Mr. Speaker, thank you for allowing me to respond to my colleague from the Bloc Québécois.
As a parish priest I would often visit homes where seniors lived in the basement in abject poverty. These people experienced a great deal of insecurity. They were unable to pay for electricity or cover daily expenses. They lived in extreme poverty at a nephew's home or even with strangers. Often I had the sense that they were being abused. Some people would take away what little benefits these seniors received and save money at their expense.
Seniors would confide in me. It pained me to see their situation and I am certain that some seniors even passed away in these conditions. I often conducted funerals for very poor people and I think that for a 75- or 80-year-old widow or widower—especially widows, since there are more women than men in this situation—it is not healthy to live in insecurity, or to live in a basement 24 hours a day.
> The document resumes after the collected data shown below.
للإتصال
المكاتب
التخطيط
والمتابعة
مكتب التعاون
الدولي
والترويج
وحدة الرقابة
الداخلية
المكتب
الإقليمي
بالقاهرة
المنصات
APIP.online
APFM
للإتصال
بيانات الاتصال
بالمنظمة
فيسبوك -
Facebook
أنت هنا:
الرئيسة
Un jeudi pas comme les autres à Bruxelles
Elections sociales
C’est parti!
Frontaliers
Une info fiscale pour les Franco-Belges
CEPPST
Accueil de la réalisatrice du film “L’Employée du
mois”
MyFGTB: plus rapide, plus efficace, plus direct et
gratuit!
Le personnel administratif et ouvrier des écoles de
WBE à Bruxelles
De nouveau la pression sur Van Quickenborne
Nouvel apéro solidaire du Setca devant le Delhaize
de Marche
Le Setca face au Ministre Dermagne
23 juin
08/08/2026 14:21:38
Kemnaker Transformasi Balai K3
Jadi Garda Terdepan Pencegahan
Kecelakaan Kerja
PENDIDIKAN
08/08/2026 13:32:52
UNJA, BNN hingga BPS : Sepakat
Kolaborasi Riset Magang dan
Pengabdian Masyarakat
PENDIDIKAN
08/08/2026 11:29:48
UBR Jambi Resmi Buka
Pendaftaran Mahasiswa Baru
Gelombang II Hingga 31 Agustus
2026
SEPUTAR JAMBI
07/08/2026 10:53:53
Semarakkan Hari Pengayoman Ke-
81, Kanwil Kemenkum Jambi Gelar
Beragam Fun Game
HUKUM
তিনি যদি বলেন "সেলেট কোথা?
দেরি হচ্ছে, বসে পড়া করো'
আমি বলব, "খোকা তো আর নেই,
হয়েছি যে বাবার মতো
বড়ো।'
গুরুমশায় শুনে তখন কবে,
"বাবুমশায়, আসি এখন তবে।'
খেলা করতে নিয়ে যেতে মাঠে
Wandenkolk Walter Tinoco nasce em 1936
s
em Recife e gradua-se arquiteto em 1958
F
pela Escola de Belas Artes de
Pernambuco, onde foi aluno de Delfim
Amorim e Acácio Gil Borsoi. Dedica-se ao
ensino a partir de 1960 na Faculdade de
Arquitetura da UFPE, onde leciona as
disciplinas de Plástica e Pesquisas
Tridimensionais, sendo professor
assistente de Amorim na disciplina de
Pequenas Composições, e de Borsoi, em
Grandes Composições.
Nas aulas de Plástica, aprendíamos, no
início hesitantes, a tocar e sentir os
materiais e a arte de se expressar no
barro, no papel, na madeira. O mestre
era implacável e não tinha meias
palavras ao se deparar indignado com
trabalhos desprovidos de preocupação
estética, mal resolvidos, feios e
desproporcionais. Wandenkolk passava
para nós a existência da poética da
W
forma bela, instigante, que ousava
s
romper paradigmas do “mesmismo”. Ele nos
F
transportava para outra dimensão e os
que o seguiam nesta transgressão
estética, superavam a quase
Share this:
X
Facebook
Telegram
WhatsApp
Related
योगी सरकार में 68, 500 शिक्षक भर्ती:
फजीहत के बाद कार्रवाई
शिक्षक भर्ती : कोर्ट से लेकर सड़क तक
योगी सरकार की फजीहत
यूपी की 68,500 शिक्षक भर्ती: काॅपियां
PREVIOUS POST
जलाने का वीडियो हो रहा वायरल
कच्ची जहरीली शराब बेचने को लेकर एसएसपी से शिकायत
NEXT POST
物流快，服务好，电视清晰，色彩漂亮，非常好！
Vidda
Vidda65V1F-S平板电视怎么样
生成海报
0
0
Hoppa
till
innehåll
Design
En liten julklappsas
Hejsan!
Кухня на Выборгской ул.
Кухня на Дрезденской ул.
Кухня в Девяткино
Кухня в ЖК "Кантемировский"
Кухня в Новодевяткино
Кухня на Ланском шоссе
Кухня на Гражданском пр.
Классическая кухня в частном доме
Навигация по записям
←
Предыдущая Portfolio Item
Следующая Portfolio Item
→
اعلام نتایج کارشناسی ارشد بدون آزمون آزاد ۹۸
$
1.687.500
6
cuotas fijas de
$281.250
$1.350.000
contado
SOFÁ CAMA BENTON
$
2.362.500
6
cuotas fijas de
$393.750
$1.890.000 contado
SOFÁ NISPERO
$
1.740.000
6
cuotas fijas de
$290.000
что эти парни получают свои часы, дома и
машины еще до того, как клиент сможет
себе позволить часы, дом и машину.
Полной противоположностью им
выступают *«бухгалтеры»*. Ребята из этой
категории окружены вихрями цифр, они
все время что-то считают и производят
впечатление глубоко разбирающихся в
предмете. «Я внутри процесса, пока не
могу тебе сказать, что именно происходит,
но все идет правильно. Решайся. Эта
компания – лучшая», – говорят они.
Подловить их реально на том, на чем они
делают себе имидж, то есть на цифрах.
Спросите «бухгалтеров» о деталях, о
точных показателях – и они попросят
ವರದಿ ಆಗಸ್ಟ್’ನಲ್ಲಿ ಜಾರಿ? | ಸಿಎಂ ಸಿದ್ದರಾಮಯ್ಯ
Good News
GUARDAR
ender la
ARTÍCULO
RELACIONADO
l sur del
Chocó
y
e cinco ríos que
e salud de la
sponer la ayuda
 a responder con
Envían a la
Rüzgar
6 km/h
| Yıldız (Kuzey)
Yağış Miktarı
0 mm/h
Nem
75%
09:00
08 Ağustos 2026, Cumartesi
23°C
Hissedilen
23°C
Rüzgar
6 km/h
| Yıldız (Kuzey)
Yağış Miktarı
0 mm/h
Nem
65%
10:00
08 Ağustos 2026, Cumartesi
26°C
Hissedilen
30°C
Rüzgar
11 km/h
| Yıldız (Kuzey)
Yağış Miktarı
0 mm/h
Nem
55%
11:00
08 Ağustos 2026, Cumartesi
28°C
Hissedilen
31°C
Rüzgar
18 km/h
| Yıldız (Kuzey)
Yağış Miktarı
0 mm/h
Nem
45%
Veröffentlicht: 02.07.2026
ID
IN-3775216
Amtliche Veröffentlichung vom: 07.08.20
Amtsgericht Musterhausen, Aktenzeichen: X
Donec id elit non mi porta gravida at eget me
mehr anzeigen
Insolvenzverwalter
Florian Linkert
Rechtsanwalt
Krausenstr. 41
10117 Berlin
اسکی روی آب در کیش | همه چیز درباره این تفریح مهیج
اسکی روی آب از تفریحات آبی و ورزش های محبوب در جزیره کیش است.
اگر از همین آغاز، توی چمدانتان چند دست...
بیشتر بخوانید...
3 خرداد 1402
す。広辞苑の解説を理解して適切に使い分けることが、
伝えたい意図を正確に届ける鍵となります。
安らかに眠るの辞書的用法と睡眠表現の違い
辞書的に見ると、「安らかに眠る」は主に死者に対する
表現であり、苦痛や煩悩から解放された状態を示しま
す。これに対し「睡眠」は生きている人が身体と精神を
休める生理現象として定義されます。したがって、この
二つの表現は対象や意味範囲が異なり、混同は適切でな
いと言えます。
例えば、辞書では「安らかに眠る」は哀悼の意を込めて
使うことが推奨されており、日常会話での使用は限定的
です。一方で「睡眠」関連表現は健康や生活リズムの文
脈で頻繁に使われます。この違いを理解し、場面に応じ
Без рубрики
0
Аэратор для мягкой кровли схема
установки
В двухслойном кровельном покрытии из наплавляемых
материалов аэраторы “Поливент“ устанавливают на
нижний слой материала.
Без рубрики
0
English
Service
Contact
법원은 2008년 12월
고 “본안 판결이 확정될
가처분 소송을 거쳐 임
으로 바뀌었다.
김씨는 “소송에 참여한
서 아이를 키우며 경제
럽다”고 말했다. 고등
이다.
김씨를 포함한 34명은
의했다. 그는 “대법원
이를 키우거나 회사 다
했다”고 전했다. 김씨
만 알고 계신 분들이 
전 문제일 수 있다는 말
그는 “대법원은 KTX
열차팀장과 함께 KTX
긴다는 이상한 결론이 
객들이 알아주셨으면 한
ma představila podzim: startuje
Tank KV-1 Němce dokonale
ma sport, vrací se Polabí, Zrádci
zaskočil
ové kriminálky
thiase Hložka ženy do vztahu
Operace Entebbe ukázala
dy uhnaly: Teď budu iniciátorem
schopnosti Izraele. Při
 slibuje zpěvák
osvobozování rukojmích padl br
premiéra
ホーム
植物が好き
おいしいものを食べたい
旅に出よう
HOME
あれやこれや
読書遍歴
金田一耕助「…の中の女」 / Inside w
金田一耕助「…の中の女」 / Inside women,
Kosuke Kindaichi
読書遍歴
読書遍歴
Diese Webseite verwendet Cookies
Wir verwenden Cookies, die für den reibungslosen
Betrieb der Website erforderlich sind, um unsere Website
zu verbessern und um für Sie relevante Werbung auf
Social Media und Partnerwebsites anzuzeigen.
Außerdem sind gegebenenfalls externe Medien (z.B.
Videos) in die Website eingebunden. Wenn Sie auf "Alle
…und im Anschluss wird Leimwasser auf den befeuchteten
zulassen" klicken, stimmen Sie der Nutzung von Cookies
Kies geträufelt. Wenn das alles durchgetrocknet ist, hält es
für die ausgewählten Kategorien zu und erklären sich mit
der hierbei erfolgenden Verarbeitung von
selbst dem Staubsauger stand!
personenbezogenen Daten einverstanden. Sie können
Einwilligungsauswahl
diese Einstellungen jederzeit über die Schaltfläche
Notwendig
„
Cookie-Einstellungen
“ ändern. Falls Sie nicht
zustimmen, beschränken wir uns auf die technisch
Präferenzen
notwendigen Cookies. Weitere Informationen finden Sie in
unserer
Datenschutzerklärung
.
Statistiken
I have met a number of people like that. Often they would just cry. They are people who do not want to bother anyone. They would ask me not to talk about it with the person who took them in because they would be mistreated even more. I encountered this often. It always brought to mind what Lacordaire said in a famous statement he used. He said that when people leave us we must remember them. There are two ways of remembering. We can remember in our mind by recalling past events. However, Lacordaire said we might forget some. But, if we remember with our hearts then we cannot forget because the heart is the organ of love and this allows us to bring people back to life and make them immortal.
For everyone who died in distress and in poverty, I often quoted Lacordaire to say that we must not forget them. We must remember with our hearts to keep them with us and to immortalize them. I think this can have an impact on society as a whole.